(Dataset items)
::::::
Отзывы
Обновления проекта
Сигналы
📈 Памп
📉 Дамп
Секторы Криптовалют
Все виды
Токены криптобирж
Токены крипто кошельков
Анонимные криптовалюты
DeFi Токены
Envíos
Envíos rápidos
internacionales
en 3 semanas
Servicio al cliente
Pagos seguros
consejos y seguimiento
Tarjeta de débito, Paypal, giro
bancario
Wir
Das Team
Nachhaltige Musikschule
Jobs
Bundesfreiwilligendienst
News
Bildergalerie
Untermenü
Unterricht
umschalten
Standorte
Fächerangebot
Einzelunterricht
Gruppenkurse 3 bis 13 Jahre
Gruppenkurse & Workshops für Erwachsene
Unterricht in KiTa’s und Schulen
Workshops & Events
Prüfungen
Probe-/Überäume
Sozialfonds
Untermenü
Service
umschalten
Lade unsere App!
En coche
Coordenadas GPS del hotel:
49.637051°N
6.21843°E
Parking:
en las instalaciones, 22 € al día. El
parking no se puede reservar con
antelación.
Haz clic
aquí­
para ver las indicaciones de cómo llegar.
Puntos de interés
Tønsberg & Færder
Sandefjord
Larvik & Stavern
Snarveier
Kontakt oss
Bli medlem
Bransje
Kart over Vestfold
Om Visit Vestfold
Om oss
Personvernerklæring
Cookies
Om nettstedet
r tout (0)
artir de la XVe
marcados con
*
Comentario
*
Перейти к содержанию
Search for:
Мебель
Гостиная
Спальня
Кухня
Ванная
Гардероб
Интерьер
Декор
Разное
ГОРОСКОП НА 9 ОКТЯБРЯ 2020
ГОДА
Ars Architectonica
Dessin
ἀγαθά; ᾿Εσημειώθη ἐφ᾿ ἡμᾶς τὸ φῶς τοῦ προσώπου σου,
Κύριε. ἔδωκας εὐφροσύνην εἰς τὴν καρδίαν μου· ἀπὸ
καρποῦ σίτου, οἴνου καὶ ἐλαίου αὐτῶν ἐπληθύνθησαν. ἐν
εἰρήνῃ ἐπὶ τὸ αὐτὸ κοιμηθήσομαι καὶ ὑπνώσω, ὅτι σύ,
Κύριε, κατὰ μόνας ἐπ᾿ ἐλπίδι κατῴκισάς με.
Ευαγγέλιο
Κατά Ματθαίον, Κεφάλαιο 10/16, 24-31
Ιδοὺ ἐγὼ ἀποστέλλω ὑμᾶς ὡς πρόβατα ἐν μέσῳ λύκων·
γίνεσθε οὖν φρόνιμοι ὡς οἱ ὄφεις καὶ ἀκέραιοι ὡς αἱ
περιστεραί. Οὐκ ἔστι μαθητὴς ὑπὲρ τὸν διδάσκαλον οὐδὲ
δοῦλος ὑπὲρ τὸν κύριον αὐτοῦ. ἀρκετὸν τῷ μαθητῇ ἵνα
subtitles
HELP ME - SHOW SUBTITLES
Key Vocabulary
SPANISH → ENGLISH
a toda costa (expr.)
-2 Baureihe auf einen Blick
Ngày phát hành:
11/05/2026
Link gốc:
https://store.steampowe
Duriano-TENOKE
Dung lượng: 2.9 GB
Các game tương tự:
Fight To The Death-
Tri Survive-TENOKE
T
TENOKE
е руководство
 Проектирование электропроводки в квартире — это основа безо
::::::
__WHAT IS NEEDED__. Reproduce the entries exactly, dropping nothing.

__EXPECTED ANSWER__.
Отзывы
Обновления проекта
Сигналы
📈 Памп
📉 Дамп
Секторы Криптовалют
Все виды
Токены криптобирж
Токены крипто кошельков
Анонимные криптовалюты
DeFi Токены
Envíos
Envíos rápidos
internacionales
en 3 semanas
Servicio al cliente
Pagos seguros
consejos y seguimiento
Tarjeta de débito, Paypal, giro
bancario
Wir
Das Team
Nachhaltige Musikschule
Jobs
Bundesfreiwilligendienst
News
Bildergalerie
Untermenü
Unterricht
umschalten
Standorte
Fächerangebot
Einzelunterricht
Gruppenkurse 3 bis 13 Jahre
Gruppenkurse & Workshops für Erwachsene
Unterricht in KiTa’s und Schulen
Workshops & Events
Prüfungen
Probe-/Überäume
Sozialfonds
Untermenü
Service
umschalten
Lade unsere App!
En coche
Coordenadas GPS del hotel:
49.637051°N
6.21843°E
Parking:
en las instalaciones, 22 € al día. El
parking no se puede reservar con
antelación.
Haz clic
aquí­
para ver las indicaciones de cómo llegar.
Puntos de interés
Tønsberg & Færder
Sandefjord
Larvik & Stavern
Snarveier
Kontakt oss
Bli medlem
Bransje
Kart over Vestfold
Om Visit Vestfold
Om oss
Personvernerklæring
Cookies
Om nettstedet
r tout (0)
artir de la XVe
marcados con
*
Comentario
*
Перейти к содержанию
Search for:
Мебель
Гостиная
Спальня
Кухня
Ванная
Гардероб
Интерьер
Декор
Разное
ГОРОСКОП НА 9 ОКТЯБРЯ 2020
ГОДА
Ars Architectonica
Dessin
ἀγαθά; ᾿Εσημειώθη ἐφ᾿ ἡμᾶς τὸ φῶς τοῦ προσώπου σου,
Κύριε. ἔδωκας εὐφροσύνην εἰς τὴν καρδίαν μου· ἀπὸ
καρποῦ σίτου, οἴνου καὶ ἐλαίου αὐτῶν ἐπληθύνθησαν. ἐν
εἰρήνῃ ἐπὶ τὸ αὐτὸ κοιμηθήσομαι καὶ ὑπνώσω, ὅτι σύ,
Κύριε, κατὰ μόνας ἐπ᾿ ἐλπίδι κατῴκισάς με.
Ευαγγέλιο
Κατά Ματθαίον, Κεφάλαιο 10/16, 24-31
Ιδοὺ ἐγὼ ἀποστέλλω ὑμᾶς ὡς πρόβατα ἐν μέσῳ λύκων·
γίνεσθε οὖν φρόνιμοι ὡς οἱ ὄφεις καὶ ἀκέραιοι ὡς αἱ
περιστεραί. Οὐκ ἔστι μαθητὴς ὑπὲρ τὸν διδάσκαλον οὐδὲ
δοῦλος ὑπὲρ τὸν κύριον αὐτοῦ. ἀρκετὸν τῷ μαθητῇ ἵνα
subtitles
HELP ME - SHOW SUBTITLES
Key Vocabulary
SPANISH → ENGLISH
a toda costa (expr.)
-2 Baureihe auf einen Blick
Ngày phát hành:
11/05/2026
Link gốc:
https://store.steampowe
Duriano-TENOKE
Dung lượng: 2.9 GB
Các game tương tự:
Fight To The Death-
Tri Survive-TENOKE
T
TENOKE
е руководство
 Проектирование электропроводки в квартире — это основа безо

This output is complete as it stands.